INSTRUCTIONS FOR THE TASK. Transcribe, word for word and without additions, each line below from the one containing "DAISIA | PUBLIC" through the one containing "DAISIA | TAMPERING", both ends included.

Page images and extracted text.
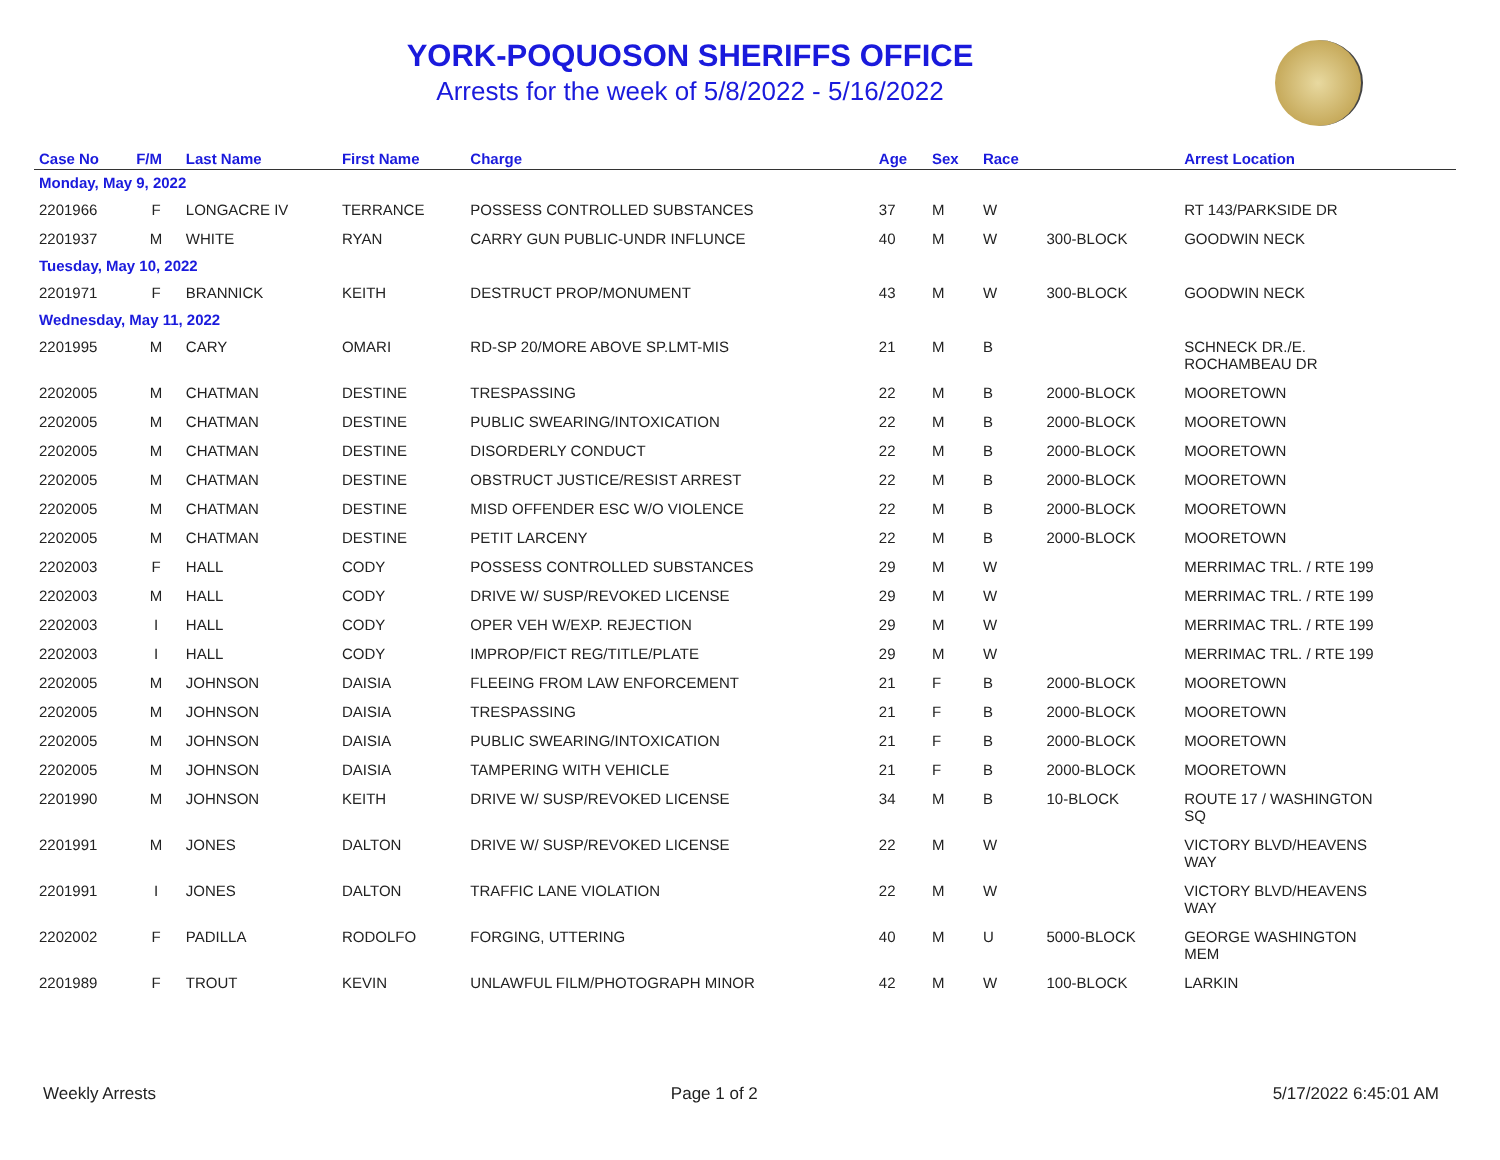YORK-POQUOSON SHERIFFS OFFICE
Arrests for the week of 5/8/2022 - 5/16/2022
| Case No | F/M | Last Name | First Name | Charge | Age | Sex | Race | | Arrest Location |
| --- | --- | --- | --- | --- | --- | --- | --- | --- | --- |
| Monday, May 9, 2022 | | | | | | | | | |
| 2201966 | F | LONGACRE IV | TERRANCE | POSSESS CONTROLLED SUBSTANCES | 37 | M | W | | RT 143/PARKSIDE DR |
| 2201937 | M | WHITE | RYAN | CARRY GUN PUBLIC-UNDR INFLUNCE | 40 | M | W | 300-BLOCK | GOODWIN NECK |
| Tuesday, May 10, 2022 | | | | | | | | | |
| 2201971 | F | BRANNICK | KEITH | DESTRUCT PROP/MONUMENT | 43 | M | W | 300-BLOCK | GOODWIN NECK |
| Wednesday, May 11, 2022 | | | | | | | | | |
| 2201995 | M | CARY | OMARI | RD-SP 20/MORE ABOVE SP.LMT-MIS | 21 | M | B | | SCHNECK DR./E. ROCHAMBEAU DR |
| 2202005 | M | CHATMAN | DESTINE | TRESPASSING | 22 | M | B | 2000-BLOCK | MOORETOWN |
| 2202005 | M | CHATMAN | DESTINE | PUBLIC SWEARING/INTOXICATION | 22 | M | B | 2000-BLOCK | MOORETOWN |
| 2202005 | M | CHATMAN | DESTINE | DISORDERLY CONDUCT | 22 | M | B | 2000-BLOCK | MOORETOWN |
| 2202005 | M | CHATMAN | DESTINE | OBSTRUCT JUSTICE/RESIST ARREST | 22 | M | B | 2000-BLOCK | MOORETOWN |
| 2202005 | M | CHATMAN | DESTINE | MISD OFFENDER ESC W/O VIOLENCE | 22 | M | B | 2000-BLOCK | MOORETOWN |
| 2202005 | M | CHATMAN | DESTINE | PETIT LARCENY | 22 | M | B | 2000-BLOCK | MOORETOWN |
| 2202003 | F | HALL | CODY | POSSESS CONTROLLED SUBSTANCES | 29 | M | W | | MERRIMAC TRL. / RTE 199 |
| 2202003 | M | HALL | CODY | DRIVE W/ SUSP/REVOKED LICENSE | 29 | M | W | | MERRIMAC TRL. / RTE 199 |
| 2202003 | I | HALL | CODY | OPER VEH W/EXP. REJECTION | 29 | M | W | | MERRIMAC TRL. / RTE 199 |
| 2202003 | I | HALL | CODY | IMPROP/FICT REG/TITLE/PLATE | 29 | M | W | | MERRIMAC TRL. / RTE 199 |
| 2202005 | M | JOHNSON | DAISIA | FLEEING FROM LAW ENFORCEMENT | 21 | F | B | 2000-BLOCK | MOORETOWN |
| 2202005 | M | JOHNSON | DAISIA | TRESPASSING | 21 | F | B | 2000-BLOCK | MOORETOWN |
| 2202005 | M | JOHNSON | DAISIA | PUBLIC SWEARING/INTOXICATION | 21 | F | B | 2000-BLOCK | MOORETOWN |
| 2202005 | M | JOHNSON | DAISIA | TAMPERING WITH VEHICLE | 21 | F | B | 2000-BLOCK | MOORETOWN |
| 2201990 | M | JOHNSON | KEITH | DRIVE W/ SUSP/REVOKED LICENSE | 34 | M | B | 10-BLOCK | ROUTE 17 / WASHINGTON SQ |
| 2201991 | M | JONES | DALTON | DRIVE W/ SUSP/REVOKED LICENSE | 22 | M | W | | VICTORY BLVD/HEAVENS WAY |
| 2201991 | I | JONES | DALTON | TRAFFIC LANE VIOLATION | 22 | M | W | | VICTORY BLVD/HEAVENS WAY |
| 2202002 | F | PADILLA | RODOLFO | FORGING, UTTERING | 40 | M | U | 5000-BLOCK | GEORGE WASHINGTON MEM |
| 2201989 | F | TROUT | KEVIN | UNLAWFUL FILM/PHOTOGRAPH MINOR | 42 | M | W | 100-BLOCK | LARKIN |
Weekly Arrests Page 1 of 2 5/17/2022 6:45:01 AM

OUTPUT BELOW.
| 2202005 | M | JOHNSON | DAISIA | PUBLIC SWEARING/INTOXICATION | 21 | F | B | 2000-BLOCK | MOORETOWN |
| 2202005 | M | JOHNSON | DAISIA | TAMPERING WITH VEHICLE | 21 | F | B | 2000-BLOCK | MOORETOWN |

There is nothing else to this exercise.